FP3 (Not MEI) - Friday June 1 2012, AM

For the June 11 paper, question 5 part ii: why must k = -1?

EDIT: Nevermind, I was being an idiot

For this question part (ii)



How is that first step justified; surely they're assuming the result there?

For 3. ii) ?
They have removed the left x and the right y, to end up with $yxyxyxy...$ in the middle, or $(yx)^{n-1}$.

Ohhhhh, I get it!

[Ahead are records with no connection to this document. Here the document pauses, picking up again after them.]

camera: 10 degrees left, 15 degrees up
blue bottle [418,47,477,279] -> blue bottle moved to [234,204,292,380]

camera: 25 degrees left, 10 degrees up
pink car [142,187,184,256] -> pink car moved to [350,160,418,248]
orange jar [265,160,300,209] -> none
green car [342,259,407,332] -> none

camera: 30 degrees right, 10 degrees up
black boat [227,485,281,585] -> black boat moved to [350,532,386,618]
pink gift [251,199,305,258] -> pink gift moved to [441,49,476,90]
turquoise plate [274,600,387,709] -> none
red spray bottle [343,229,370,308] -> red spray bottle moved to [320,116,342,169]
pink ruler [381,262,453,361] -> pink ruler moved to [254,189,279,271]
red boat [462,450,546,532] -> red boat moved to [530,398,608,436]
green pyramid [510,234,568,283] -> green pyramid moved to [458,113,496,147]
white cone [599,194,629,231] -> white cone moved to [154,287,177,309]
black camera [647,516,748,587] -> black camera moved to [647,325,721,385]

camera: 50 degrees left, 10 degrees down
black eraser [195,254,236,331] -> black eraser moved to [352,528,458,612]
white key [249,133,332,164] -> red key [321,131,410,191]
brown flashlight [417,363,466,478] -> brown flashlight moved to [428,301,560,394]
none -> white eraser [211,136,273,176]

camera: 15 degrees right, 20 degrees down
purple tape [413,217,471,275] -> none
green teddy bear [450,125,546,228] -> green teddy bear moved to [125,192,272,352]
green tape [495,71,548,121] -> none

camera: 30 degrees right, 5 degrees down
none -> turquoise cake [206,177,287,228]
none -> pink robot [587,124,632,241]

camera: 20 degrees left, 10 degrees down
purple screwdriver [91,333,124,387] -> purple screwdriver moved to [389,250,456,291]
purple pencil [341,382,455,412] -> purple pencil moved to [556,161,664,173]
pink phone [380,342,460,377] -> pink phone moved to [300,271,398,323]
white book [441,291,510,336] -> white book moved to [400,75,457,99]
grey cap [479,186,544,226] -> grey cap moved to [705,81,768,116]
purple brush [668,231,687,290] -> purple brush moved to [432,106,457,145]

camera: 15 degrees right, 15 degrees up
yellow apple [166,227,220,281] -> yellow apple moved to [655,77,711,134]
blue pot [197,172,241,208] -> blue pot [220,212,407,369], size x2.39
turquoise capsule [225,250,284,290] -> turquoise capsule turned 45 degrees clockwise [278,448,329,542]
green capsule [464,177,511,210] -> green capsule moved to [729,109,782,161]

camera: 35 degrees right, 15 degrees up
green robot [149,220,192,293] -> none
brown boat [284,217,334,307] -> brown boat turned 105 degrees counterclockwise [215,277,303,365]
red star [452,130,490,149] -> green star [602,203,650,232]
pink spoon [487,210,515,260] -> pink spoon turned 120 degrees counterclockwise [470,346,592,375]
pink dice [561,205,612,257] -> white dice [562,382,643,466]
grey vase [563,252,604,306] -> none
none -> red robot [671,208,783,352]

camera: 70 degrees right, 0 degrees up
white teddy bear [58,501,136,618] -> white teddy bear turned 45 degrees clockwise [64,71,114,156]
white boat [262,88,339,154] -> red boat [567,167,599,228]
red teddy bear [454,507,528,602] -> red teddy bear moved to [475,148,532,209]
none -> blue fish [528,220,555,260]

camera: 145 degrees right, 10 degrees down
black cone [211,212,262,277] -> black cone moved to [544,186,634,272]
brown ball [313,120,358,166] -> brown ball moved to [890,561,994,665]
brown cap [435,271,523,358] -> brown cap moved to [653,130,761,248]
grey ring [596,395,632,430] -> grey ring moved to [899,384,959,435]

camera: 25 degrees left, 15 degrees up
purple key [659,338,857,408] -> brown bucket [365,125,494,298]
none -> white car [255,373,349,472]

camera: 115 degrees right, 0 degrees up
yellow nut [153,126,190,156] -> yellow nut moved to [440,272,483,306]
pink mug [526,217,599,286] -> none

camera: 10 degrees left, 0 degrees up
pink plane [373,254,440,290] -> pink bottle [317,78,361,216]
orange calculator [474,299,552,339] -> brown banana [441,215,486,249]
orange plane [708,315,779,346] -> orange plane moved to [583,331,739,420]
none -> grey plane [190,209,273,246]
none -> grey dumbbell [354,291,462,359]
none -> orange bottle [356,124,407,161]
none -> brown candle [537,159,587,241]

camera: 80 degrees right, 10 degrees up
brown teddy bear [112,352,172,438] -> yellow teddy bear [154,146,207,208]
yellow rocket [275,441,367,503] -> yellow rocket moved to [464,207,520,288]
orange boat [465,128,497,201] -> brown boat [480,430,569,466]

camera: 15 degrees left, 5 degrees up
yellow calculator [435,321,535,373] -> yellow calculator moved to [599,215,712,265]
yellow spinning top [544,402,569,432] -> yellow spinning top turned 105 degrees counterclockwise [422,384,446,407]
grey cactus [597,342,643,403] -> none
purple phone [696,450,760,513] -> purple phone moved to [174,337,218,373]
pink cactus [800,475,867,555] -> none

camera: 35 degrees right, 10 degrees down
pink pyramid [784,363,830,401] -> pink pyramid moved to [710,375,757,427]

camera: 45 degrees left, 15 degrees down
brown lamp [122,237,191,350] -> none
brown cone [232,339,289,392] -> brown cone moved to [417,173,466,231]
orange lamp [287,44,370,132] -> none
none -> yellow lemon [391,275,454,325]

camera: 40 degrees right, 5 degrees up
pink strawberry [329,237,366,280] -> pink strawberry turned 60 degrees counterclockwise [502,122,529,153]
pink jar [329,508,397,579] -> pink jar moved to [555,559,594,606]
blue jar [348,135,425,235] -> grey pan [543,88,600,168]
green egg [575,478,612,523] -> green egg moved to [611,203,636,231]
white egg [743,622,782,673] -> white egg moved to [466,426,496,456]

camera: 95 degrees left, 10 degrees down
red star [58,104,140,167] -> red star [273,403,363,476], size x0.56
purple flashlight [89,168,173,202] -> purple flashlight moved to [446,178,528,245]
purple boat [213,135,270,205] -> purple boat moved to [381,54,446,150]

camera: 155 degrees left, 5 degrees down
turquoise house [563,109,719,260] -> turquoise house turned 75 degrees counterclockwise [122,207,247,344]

Thank you!

Don't think i could think of that in an exam tbh

EDIT: Unfortunately, I've repped you too recently

12a)

$\frac{\begin{pmatrix} 30 \\ -3 \\ - 5 \end{pmatrix} \times \begin{pmatrix} 4 \\ -5 \\ - 3 \end{pmatrix}}{|\begin{pmatrix} 4 \\ -5 \\ - 3 \end{pmatrix}|}$

Length = 22

12b)

Length of AB = 22
Length of OA = $\sqrt{934}$
length of OB = $\sqrt{934 - 22^2}$

Length of OB is a multiple of the direction vector
$\sqrt{450} = t\sqrt{50}[br]t=3[br]B = \begin{pmatrix} 12 \\ -15 \\ - 9 \end{pmatrix}$

That's alright.
Did you see my response to the question you asked about the roots on the tan equation?

...who on earth is confident going out of an exam?

Jan 12 Q6iii. I've got the answer but I'm not quite sure why it makes sense. Could someone explain this to me?

You know a plane can be expressed parametrically with two direction vectors that lie on it.
(These vectors cannot be parallel - cannot be the same.)

In part i) you were asked to indirectly find the normal to the plane.
Now recall that the vector product of two direction vectors will give a direction vector that is perpendicular to both of them.

So the vector product of the normal to the plane and the direction vector after lambda should give c.

For a vector equation of a plane the two direction vectors in the plane may or may not be perpendicular, but the normal is obviously perpendicular to both of them in all forms of the vector equation, since these vectors lie in the plane.

I think there was another method to find c in the MS but I can't remember - I used the one above when doing the paper since it seemed quicker.